Warming is bad because it will make the earths inhabitable area diminish. This significantly changes the available land mass that humans, and other animals, can effectively colonize and live fruitful childbearing lives. ... Lastly, increasing temperatures melt polar ice and raise sea levels. Further limiting usable land mass. You try to act like its all about temperature, but clearly you don't really understand the full breadth of the idea. How about this fun fact.
I see this argument surface from time to time (usually along with boiling oceans in 400+ years), and it appears to do so without any regard for the science. Of the reports I have read from most real climatologists, including those who support AGW, they indicate that the warming trend is exceedingly subtle--think half a degree per century or less. This isn't much; those scientists involve with the studies are themselves disappointed when the press reports things like "Scientists discover alarming increase in climate change," and it is that reporting which very closely follows in line with this cartoon.
Further, even if significant warming of several degrees per century were to occur, your argument neglects the possibility that areas currently locked in permafrost would then open up for an increasingly temperate clime (Siberia, northern Canada, etc). Never mind that it's also well known to paleontologists that during Earth's warmest periods, biodiversity was at its peak. This isn't to say that warming is good, but it's certainly not as horrific as Al Gore would like you to believe. And remember: Gore just recently purchased oceanfront property. If he were that concerned about rising ocean levels, you would think he might've invested in property farther inland...
Also, warmer temperatures will create more hostile weather patters further limiting usable land area as certain weather patterns hit certain regions harder. (ie. hurricanes on the east coast).
I highly doubt this claim, because the models climate scientists have run--even with the most significant warming trends--barely show an increase of around 5% in hurricane rainfall and incidence by 2080, which is well within error margins. Remember that each year following Katrina was supposed to become worse? Hasn't happened yet. I also suspect it won't, and if the models are correct, this is a misnomer likewise reported by the press and not by climatologists.
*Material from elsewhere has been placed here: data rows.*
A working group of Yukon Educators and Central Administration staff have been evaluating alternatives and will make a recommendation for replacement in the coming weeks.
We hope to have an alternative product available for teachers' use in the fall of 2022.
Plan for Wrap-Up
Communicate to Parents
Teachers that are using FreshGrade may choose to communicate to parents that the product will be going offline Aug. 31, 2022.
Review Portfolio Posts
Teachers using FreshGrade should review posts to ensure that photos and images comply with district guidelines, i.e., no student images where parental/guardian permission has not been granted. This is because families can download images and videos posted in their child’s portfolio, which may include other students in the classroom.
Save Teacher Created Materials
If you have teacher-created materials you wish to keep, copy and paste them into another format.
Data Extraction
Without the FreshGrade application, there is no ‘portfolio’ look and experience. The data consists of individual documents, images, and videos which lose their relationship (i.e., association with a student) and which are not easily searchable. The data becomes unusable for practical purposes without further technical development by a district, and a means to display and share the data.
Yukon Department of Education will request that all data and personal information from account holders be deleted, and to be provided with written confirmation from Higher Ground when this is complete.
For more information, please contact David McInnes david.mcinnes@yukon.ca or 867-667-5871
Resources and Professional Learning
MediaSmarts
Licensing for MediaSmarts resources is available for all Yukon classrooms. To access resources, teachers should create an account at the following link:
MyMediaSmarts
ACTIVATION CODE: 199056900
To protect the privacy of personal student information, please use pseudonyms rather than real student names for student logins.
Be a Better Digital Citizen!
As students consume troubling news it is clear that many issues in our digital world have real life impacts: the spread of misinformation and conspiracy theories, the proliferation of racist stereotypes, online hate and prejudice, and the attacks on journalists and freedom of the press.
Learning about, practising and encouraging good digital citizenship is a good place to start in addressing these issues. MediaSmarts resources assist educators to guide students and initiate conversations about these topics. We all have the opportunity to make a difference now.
Hotter summers make for colder winters. How long before we trigger another ice age. Perhaps you should look up positive feedback loops.
That's not completely true. The last article I read tying global warming to a cooling trend is the cooling of the upper atmosphere that mucks about with CFCs and degenerates ozone. I have seen more studies that link melting polar ice caps with a shut down of the Gulf Stream (cold, fresh water sinking underneath the ocean currents, disrupting or shutting them down completely), and the lack of warm water flowing across the eastern US seaboard and western Europe would interfere with winters, making them colder. It's nothing about a positive feedback loop of colder weather; if you shut down ocean currents feeding warm water around the global, you're very likely going to trigger an ice age. The only "evidence" I have seen about this extremes nonsense of hotter summers = colder winters is espoused almost exclusively in Slashdot comments as gospel and reporters with hearing problems.